San Pietro (1945)
8/10
John Huston: Yes it was an anti-war documentary,,If it was pro-war I should have been shot for making it!
10 September 2015
The reality of the War in Europe was brought to the American people in the John Huston shocking documentary "San Pietro" a forgotten battle in the hills and mountains of Central Italy that ended up costing as many US military battle casualties-some 1,200-as San Pietro's own population-1,400-in the 10 days of brutal fighting it took to capture it. We see here for the first time war in the raw with real footage that make people watching it stomachs churn. The film was unlike the movies that were released by Hollywood about the war to boost moral and make us-the US-look invincible compared to those we were at war with.
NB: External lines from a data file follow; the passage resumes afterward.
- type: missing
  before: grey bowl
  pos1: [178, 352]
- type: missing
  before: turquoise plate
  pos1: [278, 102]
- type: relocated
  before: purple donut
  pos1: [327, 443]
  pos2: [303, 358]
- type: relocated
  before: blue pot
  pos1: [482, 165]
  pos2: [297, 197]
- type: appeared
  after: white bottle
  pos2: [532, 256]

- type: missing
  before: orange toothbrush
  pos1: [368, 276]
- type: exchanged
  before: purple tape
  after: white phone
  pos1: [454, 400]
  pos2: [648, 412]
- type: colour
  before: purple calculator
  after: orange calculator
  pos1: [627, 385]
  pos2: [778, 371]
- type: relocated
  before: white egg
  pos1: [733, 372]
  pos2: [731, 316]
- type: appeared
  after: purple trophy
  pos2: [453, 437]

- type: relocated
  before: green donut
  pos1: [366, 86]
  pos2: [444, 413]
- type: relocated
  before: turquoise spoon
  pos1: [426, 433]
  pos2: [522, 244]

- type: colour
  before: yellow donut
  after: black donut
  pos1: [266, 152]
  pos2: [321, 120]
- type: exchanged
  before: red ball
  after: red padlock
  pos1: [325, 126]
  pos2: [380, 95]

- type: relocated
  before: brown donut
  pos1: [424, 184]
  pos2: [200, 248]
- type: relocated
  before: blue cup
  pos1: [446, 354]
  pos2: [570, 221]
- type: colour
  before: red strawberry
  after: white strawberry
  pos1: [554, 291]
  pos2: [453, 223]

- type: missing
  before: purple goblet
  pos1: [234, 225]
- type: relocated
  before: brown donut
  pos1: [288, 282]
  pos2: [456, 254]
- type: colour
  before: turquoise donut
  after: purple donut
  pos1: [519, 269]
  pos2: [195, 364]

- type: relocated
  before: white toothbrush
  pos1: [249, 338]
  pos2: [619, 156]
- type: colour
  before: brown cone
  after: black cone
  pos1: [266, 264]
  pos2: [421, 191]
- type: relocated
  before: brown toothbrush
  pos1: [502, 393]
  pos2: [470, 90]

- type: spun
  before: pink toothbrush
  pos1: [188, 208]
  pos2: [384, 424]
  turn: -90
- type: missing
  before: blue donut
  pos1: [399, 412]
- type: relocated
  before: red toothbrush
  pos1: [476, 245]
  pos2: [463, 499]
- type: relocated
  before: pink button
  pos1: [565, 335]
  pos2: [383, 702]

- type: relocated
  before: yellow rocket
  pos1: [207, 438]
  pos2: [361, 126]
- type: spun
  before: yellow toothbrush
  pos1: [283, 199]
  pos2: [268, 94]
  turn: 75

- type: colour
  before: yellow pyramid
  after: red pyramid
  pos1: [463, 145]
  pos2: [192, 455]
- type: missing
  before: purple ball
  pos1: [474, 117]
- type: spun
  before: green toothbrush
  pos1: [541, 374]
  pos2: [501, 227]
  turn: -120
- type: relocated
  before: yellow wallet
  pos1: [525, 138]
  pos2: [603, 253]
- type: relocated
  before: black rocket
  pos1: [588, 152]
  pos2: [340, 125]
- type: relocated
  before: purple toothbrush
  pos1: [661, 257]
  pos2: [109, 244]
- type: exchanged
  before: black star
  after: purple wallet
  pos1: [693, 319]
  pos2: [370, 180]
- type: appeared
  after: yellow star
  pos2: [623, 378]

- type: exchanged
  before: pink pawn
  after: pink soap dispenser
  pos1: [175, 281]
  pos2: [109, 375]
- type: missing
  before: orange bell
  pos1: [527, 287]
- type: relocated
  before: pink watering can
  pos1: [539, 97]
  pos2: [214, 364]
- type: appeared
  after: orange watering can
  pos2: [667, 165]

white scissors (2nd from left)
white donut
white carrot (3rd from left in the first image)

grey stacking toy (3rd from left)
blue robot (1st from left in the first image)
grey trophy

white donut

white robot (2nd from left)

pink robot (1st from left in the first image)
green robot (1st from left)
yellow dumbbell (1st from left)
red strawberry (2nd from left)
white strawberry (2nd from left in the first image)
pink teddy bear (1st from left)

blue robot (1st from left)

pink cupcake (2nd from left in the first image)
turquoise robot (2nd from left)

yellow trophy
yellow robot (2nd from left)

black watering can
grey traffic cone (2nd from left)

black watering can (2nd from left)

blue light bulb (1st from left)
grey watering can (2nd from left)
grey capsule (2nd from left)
Released just -on May 3 1945- a week before the war in Europe ended the American people saw for the first time US servicemen in real life not in the movie killed fighting the enemy in far greater numbers then the US Government or War Department was willing to show them. Using stock footage as well as recreating the battle scenes director John Huston showed us the reality of war not at all to glorify it like the Hollywood studios did to hide it's shocking effects from the American public.

New at the time the war documentary opened the door to many more documentaries as well as movies to follow over the next 70 years in showing us that war is hell and mostly to those who have to fight it. Since then war movies out of Hollywood have become far more real in their depiction of war and less patriotic which is the best thing that the war documentary achieved. And it almost landed it's director John Huston behind bars for it's anti-war message that was considered unpatriotic and defeatist at the time of its release.